No, a more urgent voice reminds her, that's not how they will find her. As soon as she opens her mouth water will rush in, will overwhelm her lungs, will bloat her body. They will find her floating, discolored and unrecognizable and no longer alive. There is no beauty in death.
Water rushes up her nose. Arms push away transparent walls. Lungs burn. The back of her brain buzzes. Heavy legs push against roughness and, finally, the surface of the water collides with her face and she is back in the darkness, paddling. Waves quiver in stillness. Each gulp of air tastes like chlorine. Mae pulls herself out with effort and sits on the stone, shaking, teeth chattering. She can't get warm, no matter how tightly she wraps her arms, and she can't spend all night here, freezing. Grabbing her boots and clothes and bag, she searches for heat.

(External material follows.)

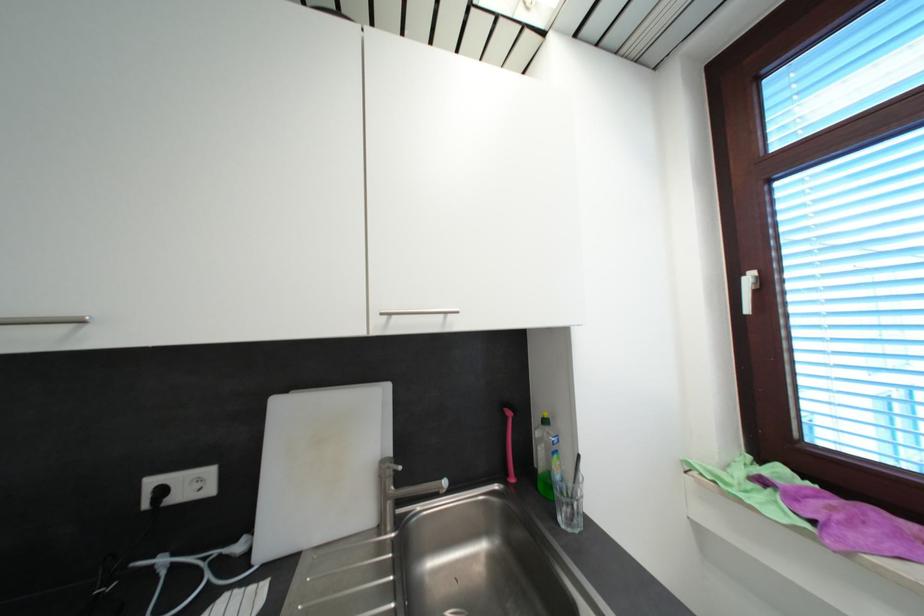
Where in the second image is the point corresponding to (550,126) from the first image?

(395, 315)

Around the side of the house sit two shapely yet probably locked cars, and next to those is the door she walked through the first day she visited, with Shelby and a massive bag of tacos. Mae turns the doorknob and it clicks open easily now as then. The hallway stretches long, kitchen to the right. She huddles on the floor, pulls her clothes on, rubs one hand against numb lips til feeling returns. The room comes into focus as Mae's eyes adjust to the darkness: two coffee cups on the counter; empty sink; that massive stove range. It does not escape her that Ethan forced a drink down her throat on this very floor.
She opens the refrigerator, takes a swig from a carton of orange juice, and impulsively pours the rest all over the stove top. Is juice flammable? They'll find out. She is munching on a wedge of brie with one hand as if it were a slice of bread, chewing silently by the light of the fridge, when she spots the carton of eggs. Two dozen of them, extra large.

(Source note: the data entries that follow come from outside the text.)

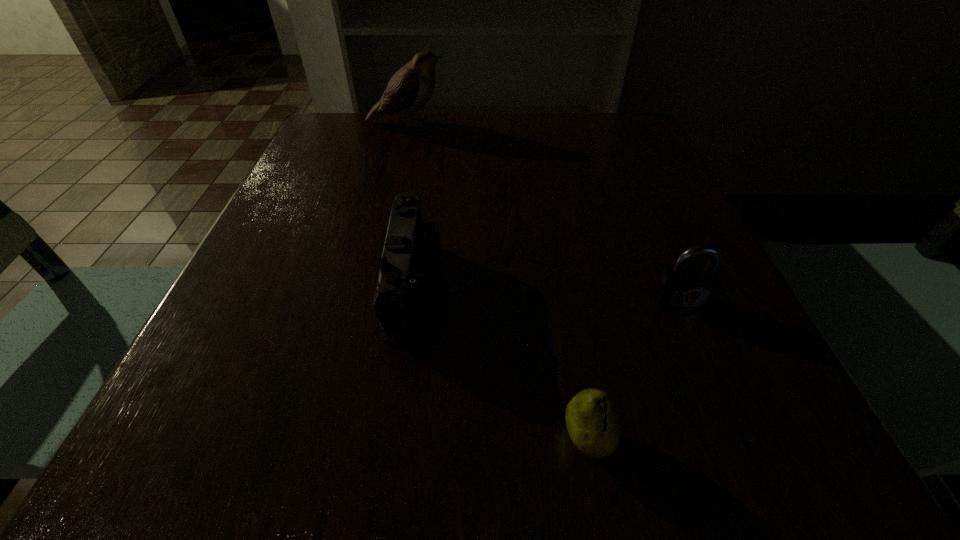
You are a GUI agent. You are given a task and a screenshot of the screen. Output one action in this format:
    pyautogui.click(x=<x>, y=<y>)
    Task: Click on the object at the far edge
    The image size is (960, 540).
    Given the screenshot: What is the action you would take?
    pyautogui.click(x=410, y=88)

Where is `object located at the near edge`? This screenshot has width=960, height=540. object located at the near edge is located at coordinates (593, 421).

At what (x,y) coordinates should I click in order to perform the action: click on object positioned at the left edge. Please return your answer as a coordinate pair (x, y). This screenshot has width=960, height=540. Looking at the image, I should click on (410, 88).

Identify the location of object present at the right edge. The height and width of the screenshot is (540, 960). (681, 286).

This screenshot has height=540, width=960. What are the coordinates of `object located in the far left corner section of the desktop` in the screenshot? It's located at (410, 88).

Where is `vacant point at the far edge`? This screenshot has width=960, height=540. vacant point at the far edge is located at coordinates tap(389, 120).

This screenshot has width=960, height=540. Find the location of `vacant space at the near edge of the desktop`. vacant space at the near edge of the desktop is located at coordinates (361, 446).

Locate an element on the screen. The image size is (960, 540). free space at the left edge of the desktop is located at coordinates tap(319, 254).

The width and height of the screenshot is (960, 540). What are the coordinates of `vacant space at the right edge` in the screenshot? It's located at (639, 212).

In the image, there is a desktop. At what (x,y) coordinates should I click in order to perform the action: click on vacant space at the far left corner. Please return your answer as a coordinate pair (x, y). This screenshot has height=540, width=960. Looking at the image, I should click on (376, 140).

Feverishly, Mae drops the first egg onto black granite. It splatters graciously. She kneels to view the yolk at eye level, where the viscous yellow quivers atop beautiful stone. Each egg feels heavy and perfect in Mae's gloved hand, and each is aimed carefully and thrown with earnest intent: onto the kitchen floor; an heirloom rug; squished into the folds of a curtain; released over a sofa; cracked above the television to drip down the flat screen.
When no eggs are left, Mae remembers the spray paint. The can rattles when shaken, Mae discovers, though by now she senses she'll never be caught. In careful, shaky letters, she writes the same thing above the fireplace, on the dining room wall, onto the largest window, black against glass. As she cycles away, sticky gloves clutching handlebars, Mae is pleased to see the sentence clearly visible even from the lawn. I am one of you.